Juicerexia has also been talked about by other treatment centers such as the Center for Discovery (CFD), a national chain of residential facilities. CFD cites juicing as a gateway to multiple “full-blown” eating disorders, expanding beyond Anorexia Nervosa. One of their nutritionists, Jennifer Barr, continues to explain that the restriction can trigger binge urges due to denying yourself certain foods. This is a real phenomenon outside of juicing, so it makes sense that it translates into diets that confine you to only one food group. Fruits and vegetables are not bad for you, but when you are only eating them, it leaves gaping holes in your diet.
Regardless of the cause, CFD says it leads to “weight cycling” or “yo-yo dieting”. Both of those relate to the concept of starting and stopping diets only to gain and lose the same weight. This can throw off the body overall. Speaking from personal experience, it can also alter the mood. When your weight goes down, it results in a euphoric and proud feeling. Inevitably, the weight trends back up when you incorporate more solid food, which can trigger the urge to diet again. This is a clearly unsustainable dieting activity, whether it includes juice or not.
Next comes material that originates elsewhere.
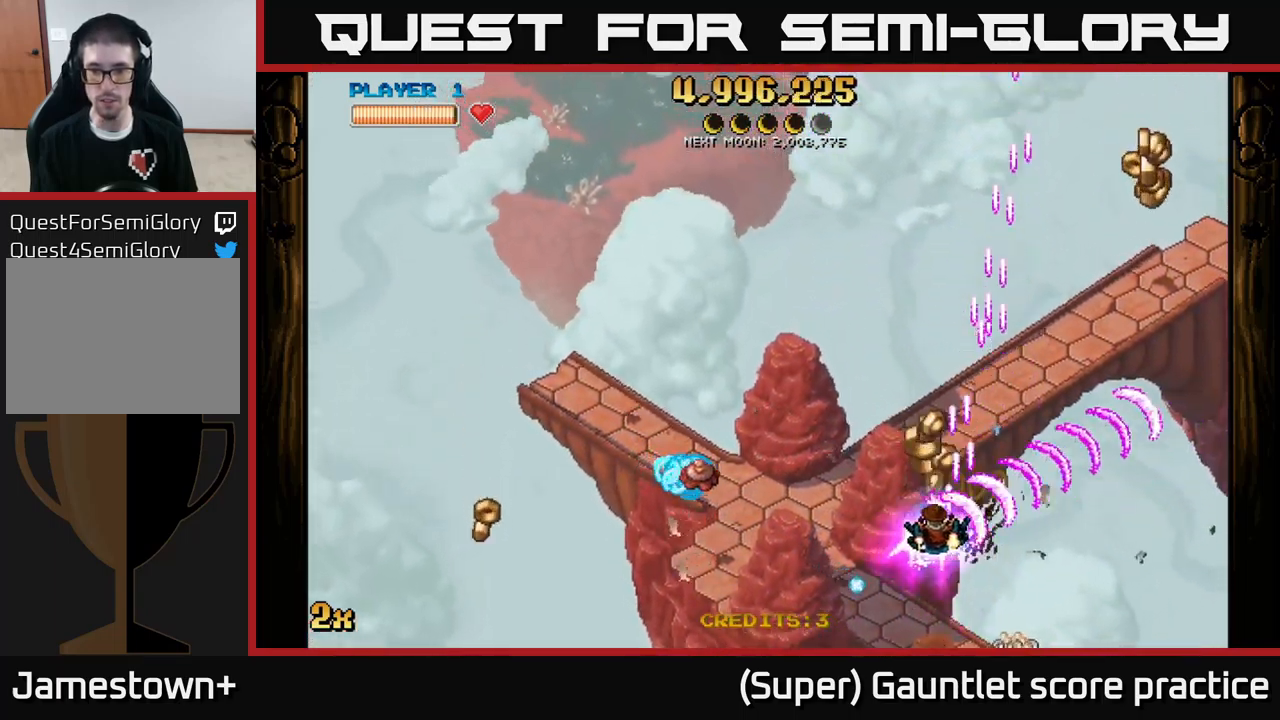
{"buttons": ["A"], "left_stick": "right", "events": [[34, "X", "down"], [134, "X", "up"], [167, "left_stick", "right"]]}
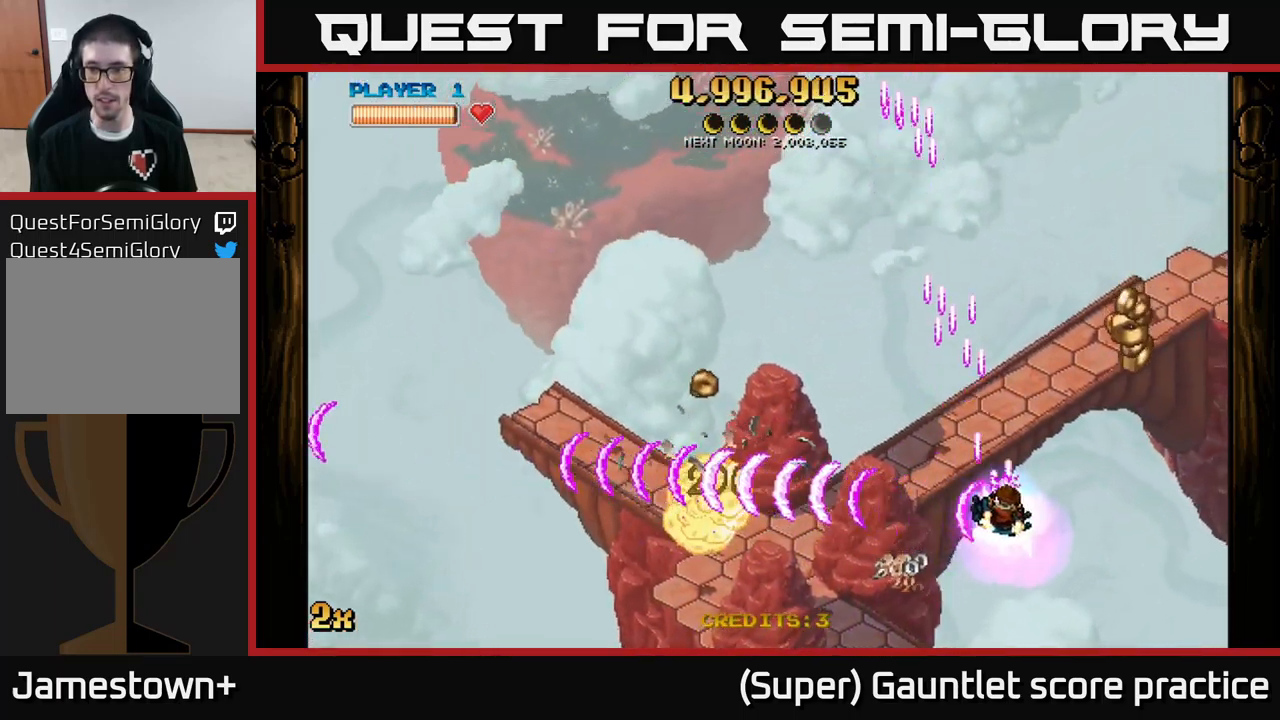
{"buttons": [], "left_stick": "down-left", "events": [[134, "left_stick", "up-right"], [317, "left_stick", "left"], [350, "A", "up"], [500, "left_stick", "down-left"]]}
Debunking the biggest myth of juice cleanses
The most important takeaway from learning about juice cleanses is that the idea of “detoxing” by only consuming juice is a total myth. Eating Disorder Hope, an organization driven by the purpose of educating those about eating disorders, elaborates on this.
“…The human body is designed to rid itself of toxins naturally. This is largely what the liver, kidneys, and gastrointestinal tract are for…”Eating Disorder Hope
It can’t get any more simple than that: our healthy bodies literally detox for us. This is just another instance of diet-culture profiting off of falsehoods that can be easily debunked. We don’t need a juice cleanse or crazy diet to detox; we just need to eat a normal and balanced diet.
Seek guidance before starting a diet
At the end of the day, sometimes people have a need to or decide to lose weight. While I have my own qualms about the need for weight loss as a prescription (look into HAES if you want to learn more), the most important thing is to reduce harm in those who turn to dieting. The best course of action is to speak with a professional, ideally in the dietetics field. Every person has their own unique body; there is no universal way to lose weight. Fad diets, like juice cleanses, are utter nonsense. Denying your body essential nutrients can just create psychological complications in their absence. Let’s stop juice cleansing and learn to nourish our bodies instead.
This article should not replace the advice of a registered dietitian, doctor, or other medical professionals. Please refer to your own medical team before making drastic dietary changes. If you believe that you or a loved one might be struggling with an eating disorder, please visit the National Eating Disorders Association’s website for resources on how to get help. Recovery is attainable for everyone.